> _Request_
Produce a verbatim copy of the following records, leaving out all pictures.

> _Data supplied_
== Segment start ==
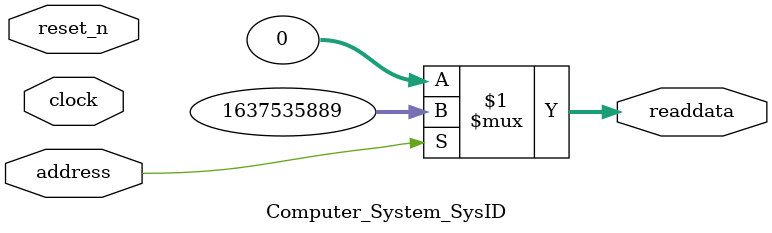
<source format=v>



// synthesis translate_off
`timescale 1ns / 1ps
// synthesis translate_on

// turn off superfluous verilog processor warnings 
// altera message_level Level1 
// altera message_off 10034 10035 10036 10037 10230 10240 10030 

module Computer_System_SysID (
               // inputs:
                address,
                clock,
                reset_n,

               // outputs:
                readdata
             )
;

  output  [ 31: 0] readdata;
  input            address;
  input            clock;
  input            reset_n;

  wire    [ 31: 0] readdata;
  //control_slave, which is an e_avalon_slave
  assign readdata = address ? 1637535889 : 0;

endmodule



</source>
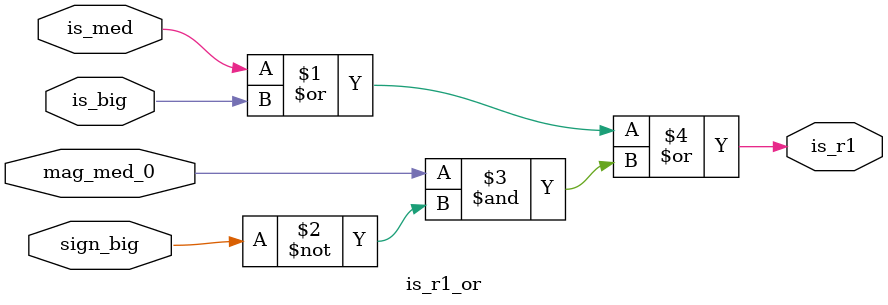
<source format=v>
`timescale 1ns/1ps

module is_r1_or (
  is_med,
  is_big,
  mag_med_0,
  sign_big,
  is_r1
  );

input     is_med ;
input     is_big ;
input     mag_med_0 ;
input     sign_big ;
output    is_r1 ;

wire is_r1 ;

assign  is_r1 = is_med | is_big | (mag_med_0 & ~sign_big) ;

endmodule

</source>
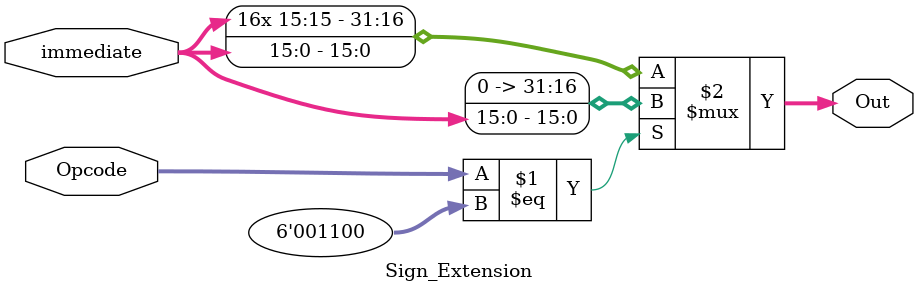
<source format=v>
`timescale 1ns / 1ps
module Sign_Extension(Opcode, immediate, Out);
	input [5:0]Opcode;

	output[31:0] Out;
	input[15:0] immediate;


	assign Out = (Opcode == 12) ? {16'b0,immediate} : {{16{immediate[15]}},immediate[15:0]};


endmodule


</source>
== Segment end ==
> _Task answer_
<source format=v>



// synthesis translate_off
`timescale 1ns / 1ps
// synthesis translate_on

// turn off superfluous verilog processor warnings 
// altera message_level Level1 
// altera message_off 10034 10035 10036 10037 10230 10240 10030 

module Computer_System_SysID (
               // inputs:
                address,
                clock,
                reset_n,

               // outputs:
                readdata
             )
;

  output  [ 31: 0] readdata;
  input            address;
  input            clock;
  input            reset_n;

  wire    [ 31: 0] readdata;
  //control_slave, which is an e_avalon_slave
  assign readdata = address ? 1637535889 : 0;

endmodule



</source>
<source format=v>
`timescale 1ns/1ps

module is_r1_or (
  is_med,
  is_big,
  mag_med_0,
  sign_big,
  is_r1
  );

input     is_med ;
input     is_big ;
input     mag_med_0 ;
input     sign_big ;
output    is_r1 ;

wire is_r1 ;

assign  is_r1 = is_med | is_big | (mag_med_0 & ~sign_big) ;

endmodule

</source>
<source format=v>
`timescale 1ns / 1ps
module Sign_Extension(Opcode, immediate, Out);
	input [5:0]Opcode;

	output[31:0] Out;
	input[15:0] immediate;


	assign Out = (Opcode == 12) ? {16'b0,immediate} : {{16{immediate[15]}},immediate[15:0]};


endmodule


</source>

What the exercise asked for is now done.